### Problem description
In the article about the college students' Selma pilgrimage, roughly how many Valparaiso University students are on the trip?

+++ Document text

03/07/2015 03:01 pm ET Updated Dec 06, 2017

College Students On 50th Anniversary Pilgrimage To Selma: 'The Story Isn't Dead -- Their Story Is Alive'

Courtesy Michael Micek

As the nation marks the 50th anniversary of the historic civil rights march from Selma to Montgomery, a group of Valparaiso University students say Selma isn't just history -- it's also a blueprint.

Roughly 50 students from the school, located in northwest Indiana an hour outside Chicago, are participating in a trip to Selma this weekend to visit historic sites, meet with activists who took part in the marches and learn how to apply the lessons from half a century ago to the ongoing struggle for equality today.

"A lot of these people [who were directly involved] are still alive, fighting for the same cause they were 50 years ago," 21-year-old VU junior Jacki Fernandez told The Huffington Post on Friday. "The story isn’t dead -- their story is alive."

"Meeting people who marched reminded me these people are still alive and they’re still struggling for these things," said 19-year-old sophomore Micia Dismuke. "The struggle isn’t over. Even people my age who can’t register to vote need to fight for that, to make sure we can continue to do that -- otherwise their struggle will be in vain."

++++++
+++ Excerpted data

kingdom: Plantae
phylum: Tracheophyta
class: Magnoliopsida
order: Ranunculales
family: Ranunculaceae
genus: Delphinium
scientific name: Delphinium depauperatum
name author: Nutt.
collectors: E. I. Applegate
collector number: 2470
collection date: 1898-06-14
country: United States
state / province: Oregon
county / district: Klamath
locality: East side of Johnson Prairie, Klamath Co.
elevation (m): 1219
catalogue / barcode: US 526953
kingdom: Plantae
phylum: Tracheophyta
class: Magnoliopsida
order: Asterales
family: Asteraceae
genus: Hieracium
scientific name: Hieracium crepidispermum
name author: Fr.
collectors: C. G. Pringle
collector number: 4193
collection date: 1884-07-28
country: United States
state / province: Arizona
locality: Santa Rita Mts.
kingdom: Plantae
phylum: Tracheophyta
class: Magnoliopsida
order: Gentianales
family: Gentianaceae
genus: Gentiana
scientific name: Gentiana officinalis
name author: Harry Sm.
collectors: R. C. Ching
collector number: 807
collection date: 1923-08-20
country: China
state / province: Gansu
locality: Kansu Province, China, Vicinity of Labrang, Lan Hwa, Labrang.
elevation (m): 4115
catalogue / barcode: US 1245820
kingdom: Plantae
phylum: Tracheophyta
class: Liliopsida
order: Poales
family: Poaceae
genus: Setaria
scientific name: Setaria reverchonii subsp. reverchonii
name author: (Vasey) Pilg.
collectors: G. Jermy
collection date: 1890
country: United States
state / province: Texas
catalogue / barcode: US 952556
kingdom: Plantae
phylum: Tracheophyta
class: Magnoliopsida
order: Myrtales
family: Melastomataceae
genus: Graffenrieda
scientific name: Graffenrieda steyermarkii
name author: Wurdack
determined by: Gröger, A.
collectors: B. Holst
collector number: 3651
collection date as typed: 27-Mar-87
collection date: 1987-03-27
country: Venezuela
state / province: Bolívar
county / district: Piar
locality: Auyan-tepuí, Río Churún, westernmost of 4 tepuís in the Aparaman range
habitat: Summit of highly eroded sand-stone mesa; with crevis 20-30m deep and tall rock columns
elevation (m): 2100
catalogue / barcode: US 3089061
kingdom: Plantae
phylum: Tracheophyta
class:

++++++

### Answer for this exercise
Roughly 50 students.